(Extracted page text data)
● ● ● ●

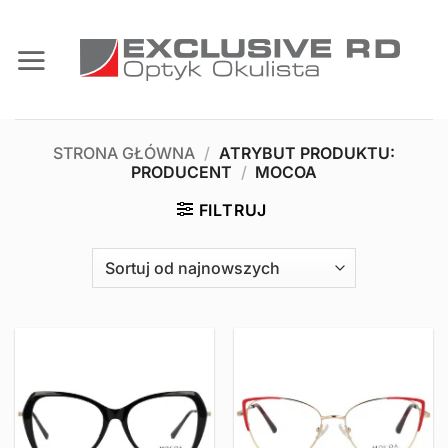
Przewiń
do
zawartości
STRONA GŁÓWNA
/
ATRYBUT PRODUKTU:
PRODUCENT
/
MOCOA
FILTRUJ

● ● ● ●

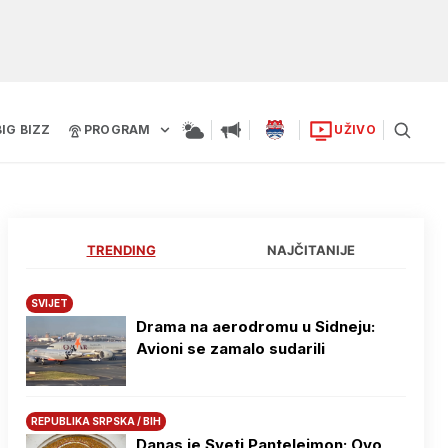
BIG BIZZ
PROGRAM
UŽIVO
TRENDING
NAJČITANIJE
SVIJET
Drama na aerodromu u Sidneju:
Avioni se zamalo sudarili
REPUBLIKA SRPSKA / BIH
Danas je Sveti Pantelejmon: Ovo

● ● ● ●

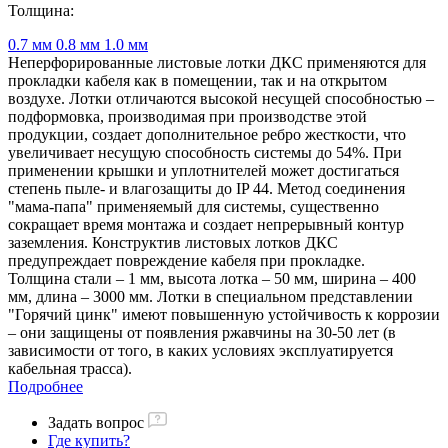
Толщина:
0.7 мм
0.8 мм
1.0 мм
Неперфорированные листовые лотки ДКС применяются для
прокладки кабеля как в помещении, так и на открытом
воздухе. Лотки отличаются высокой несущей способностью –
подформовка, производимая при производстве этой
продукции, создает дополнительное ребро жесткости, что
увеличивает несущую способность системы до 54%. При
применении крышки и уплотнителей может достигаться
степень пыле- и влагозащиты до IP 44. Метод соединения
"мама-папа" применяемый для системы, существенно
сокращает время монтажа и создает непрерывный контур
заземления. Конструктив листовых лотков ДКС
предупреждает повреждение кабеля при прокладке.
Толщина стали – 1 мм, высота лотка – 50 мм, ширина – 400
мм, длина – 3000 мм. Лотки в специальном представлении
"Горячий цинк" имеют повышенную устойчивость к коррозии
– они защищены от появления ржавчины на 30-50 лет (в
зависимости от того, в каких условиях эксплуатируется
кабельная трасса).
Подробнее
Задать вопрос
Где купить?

● ● ● ●

TO DO:
Among the records above, find each line holding "системы" and list it.

SOLUTION TO THE PROBLEM:
увеличивает несущую способность системы до 54%. При
"мама-папа" применяемый для системы, существенно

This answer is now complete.